If you are interested in measuring the performance of AMBER running your own simulation on the machines shown above then we encourage you to take advantage of the free test drive program we have put together with Exxact. Test accounts on these machines are available free of charge in blocks of 24 hours for you to try things out for yourself. Please see the following page for AMBER MD Workstation Test Drive signup details.

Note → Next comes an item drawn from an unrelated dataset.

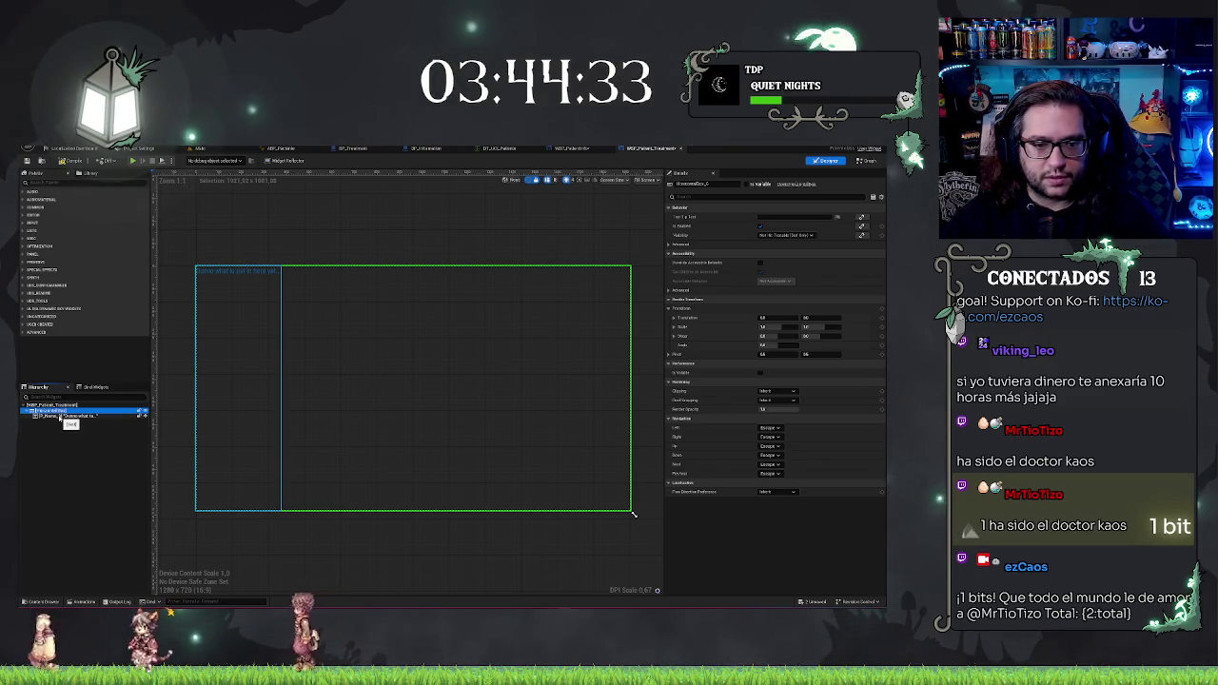
Step: Wrap the placeholder text widget with a Size Box
left_click(59, 416)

If you are happy putting together your own machines from individual components then you can build unbelievably fast AMBER GPU machines for very little money. Your main considerations are a suitable motherboard, a processor with at least 1 core per GPU and a power supply beefy enough to run everything. Simple 2 or 3 GPU systems can be built for around $3500 INCLUDING THE GPUS! Here's a recommended shopping list of parts for building reliable high performing AMBER GPU machines. This machine runs the DHFR NVE HMR 4fs benchmark at over 250ns/day using just one of the GPUs! The system as specced can support up to 3 GPUs, with a 1600W power supply (you can actually fit 4 in but I have seen issues with overheating with all 4 GPUs in use, and there is limited clearance for the 4th GPU). With 3 GPUs you can run three calculations all at the same time (one on each GPU) without impacting performance. For ideal multi-GPU performance you should configure it with 2 GPUs which will, due to the PCI-E switch on the motherboard, supports peer to peer 2xGPU runs.
Disclosure: Exxact contribute to funding AMBER GPU development and research.